**How to complete this task**
Retype, exactly as they stand, the lines from the start of the data to the line that contains "NAWALPARASI | 204109 |", both ends included. Leave the pictures out.
--------
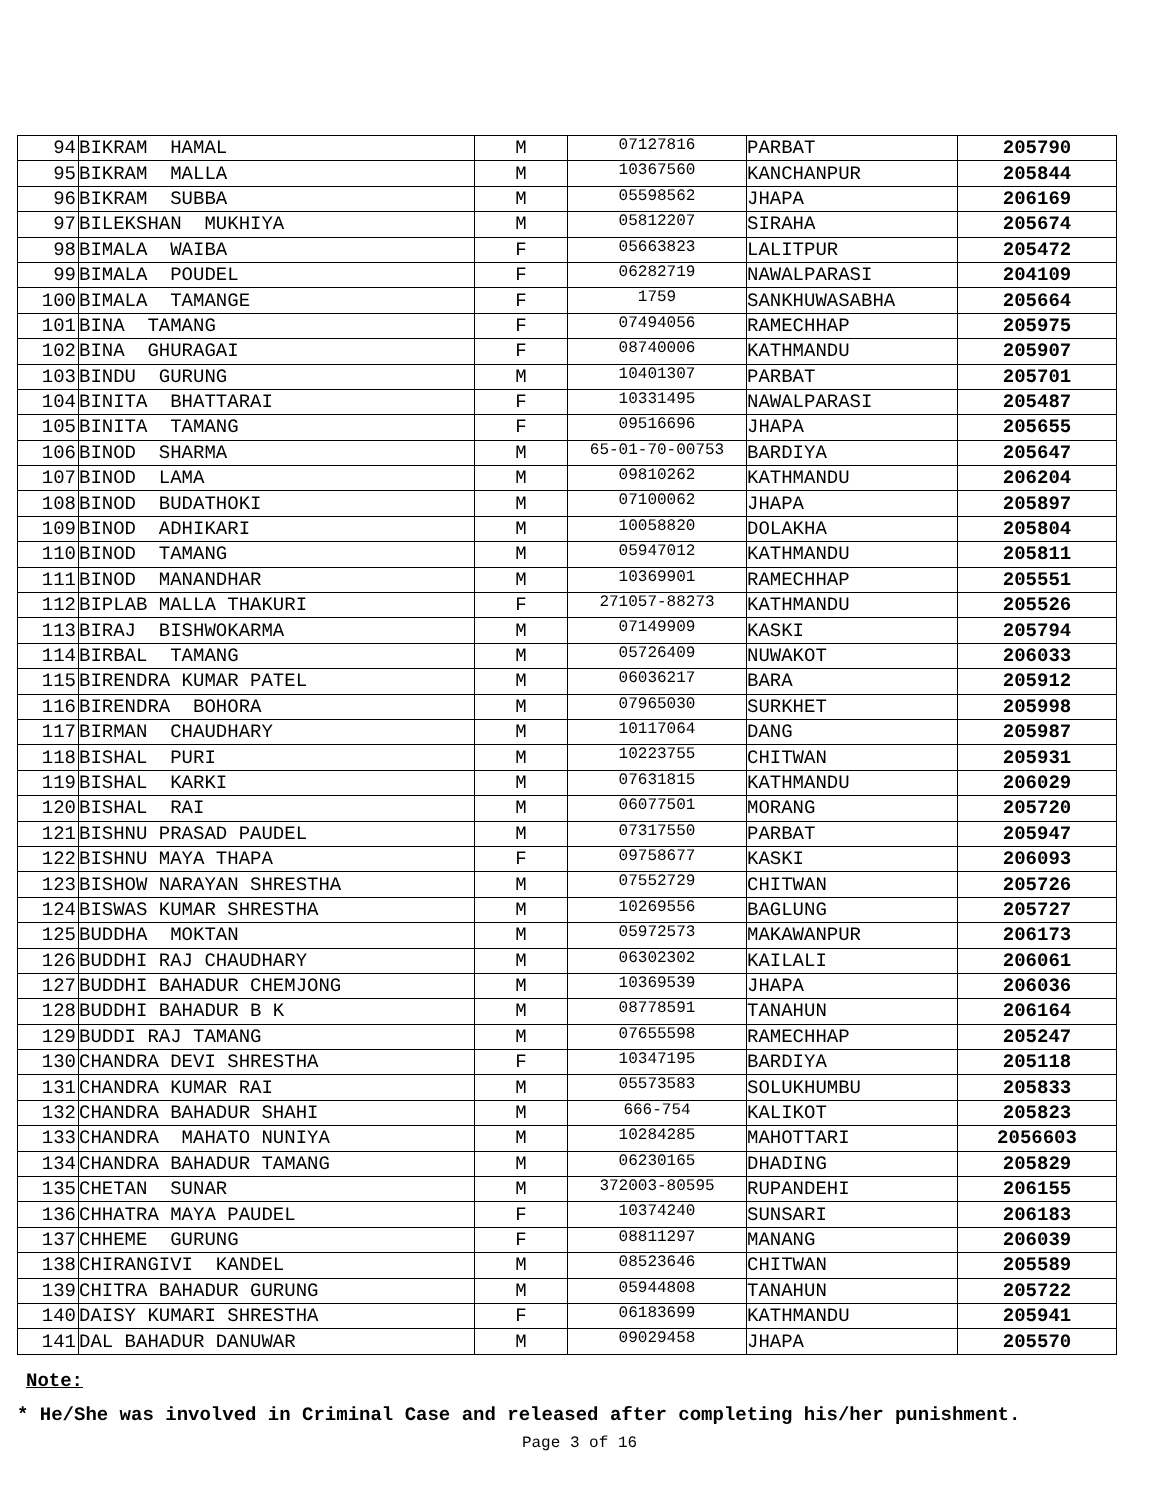| 94 | BIKRAM HAMAL | M | 07127816 | PARBAT | 205790 |
| 95 | BIKRAM MALLA | M | 10367560 | KANCHANPUR | 205844 |
| 96 | BIKRAM SUBBA | M | 05598562 | JHAPA | 206169 |
| 97 | BILEKSHAN MUKHIYA | M | 05812207 | SIRAHA | 205674 |
| 98 | BIMALA WAIBA | F | 05663823 | LALITPUR | 205472 |
| 99 | BIMALA POUDEL | F | 06282719 | NAWALPARASI | 204109 |
| 100 | BIMALA TAMANGE | F | 1759 | SANKHUWASABHA | 205664 |
| 101 | BINA TAMANG | F | 07494056 | RAMECHHAP | 205975 |
| 102 | BINA GHURAGAI | F | 08740006 | KATHMANDU | 205907 |
| 103 | BINDU GURUNG | M | 10401307 | PARBAT | 205701 |
| 104 | BINITA BHATTARAI | F | 10331495 | NAWALPARASI | 205487 |
| 105 | BINITA TAMANG | F | 09516696 | JHAPA | 205655 |
| 106 | BINOD SHARMA | M | 65-01-70-00753 | BARDIYA | 205647 |
| 107 | BINOD LAMA | M | 09810262 | KATHMANDU | 206204 |
| 108 | BINOD BUDATHOKI | M | 07100062 | JHAPA | 205897 |
| 109 | BINOD ADHIKARI | M | 10058820 | DOLAKHA | 205804 |
| 110 | BINOD TAMANG | M | 05947012 | KATHMANDU | 205811 |
| 111 | BINOD MANANDHAR | M | 10369901 | RAMECHHAP | 205551 |
| 112 | BIPLAB MALLA THAKURI | F | 271057-88273 | KATHMANDU | 205526 |
| 113 | BIRAJ BISHWOKARMA | M | 07149909 | KASKI | 205794 |
| 114 | BIRBAL TAMANG | M | 05726409 | NUWAKOT | 206033 |
| 115 | BIRENDRA KUMAR PATEL | M | 06036217 | BARA | 205912 |
| 116 | BIRENDRA BOHORA | M | 07965030 | SURKHET | 205998 |
| 117 | BIRMAN CHAUDHARY | M | 10117064 | DANG | 205987 |
| 118 | BISHAL PURI | M | 10223755 | CHITWAN | 205931 |
| 119 | BISHAL KARKI | M | 07631815 | KATHMANDU | 206029 |
| 120 | BISHAL RAI | M | 06077501 | MORANG | 205720 |
| 121 | BISHNU PRASAD PAUDEL | M | 07317550 | PARBAT | 205947 |
| 122 | BISHNU MAYA THAPA | F | 09758677 | KASKI | 206093 |
| 123 | BISHOW NARAYAN SHRESTHA | M | 07552729 | CHITWAN | 205726 |
| 124 | BISWAS KUMAR SHRESTHA | M | 10269556 | BAGLUNG | 205727 |
| 125 | BUDDHA MOKTAN | M | 05972573 | MAKAWANPUR | 206173 |
| 126 | BUDDHI RAJ CHAUDHARY | M | 06302302 | KAILALI | 206061 |
| 127 | BUDDHI BAHADUR CHEMJONG | M | 10369539 | JHAPA | 206036 |
| 128 | BUDDHI BAHADUR B K | M | 08778591 | TANAHUN | 206164 |
| 129 | BUDDI RAJ TAMANG | M | 07655598 | RAMECHHAP | 205247 |
| 130 | CHANDRA DEVI SHRESTHA | F | 10347195 | BARDIYA | 205118 |
| 131 | CHANDRA KUMAR RAI | M | 05573583 | SOLUKHUMBU | 205833 |
| 132 | CHANDRA BAHADUR SHAHI | M | 666-754 | KALIKOT | 205823 |
| 133 | CHANDRA MAHATO NUNIYA | M | 10284285 | MAHOTTARI | 2056603 |
| 134 | CHANDRA BAHADUR TAMANG | M | 06230165 | DHADING | 205829 |
| 135 | CHETAN SUNAR | M | 372003-80595 | RUPANDEHI | 206155 |
| 136 | CHHATRA MAYA PAUDEL | F | 10374240 | SUNSARI | 206183 |
| 137 | CHHEME GURUNG | F | 08811297 | MANANG | 206039 |
| 138 | CHIRANGIVI KANDEL | M | 08523646 | CHITWAN | 205589 |
| 139 | CHITRA BAHADUR GURUNG | M | 05944808 | TANAHUN | 205722 |
| 140 | DAISY KUMARI SHRESTHA | F | 06183699 | KATHMANDU | 205941 |
| 141 | DAL BAHADUR DANUWAR | M | 09029458 | JHAPA | 205570 |
Note:
* He/She was involved in Criminal Case and released after completing his/her punishment.
Page 3 of 16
--------
**Output of the task**
| 94 | BIKRAM HAMAL | M | 07127816 | PARBAT | 205790 |
| 95 | BIKRAM MALLA | M | 10367560 | KANCHANPUR | 205844 |
| 96 | BIKRAM SUBBA | M | 05598562 | JHAPA | 206169 |
| 97 | BILEKSHAN MUKHIYA | M | 05812207 | SIRAHA | 205674 |
| 98 | BIMALA WAIBA | F | 05663823 | LALITPUR | 205472 |
| 99 | BIMALA POUDEL | F | 06282719 | NAWALPARASI | 204109 |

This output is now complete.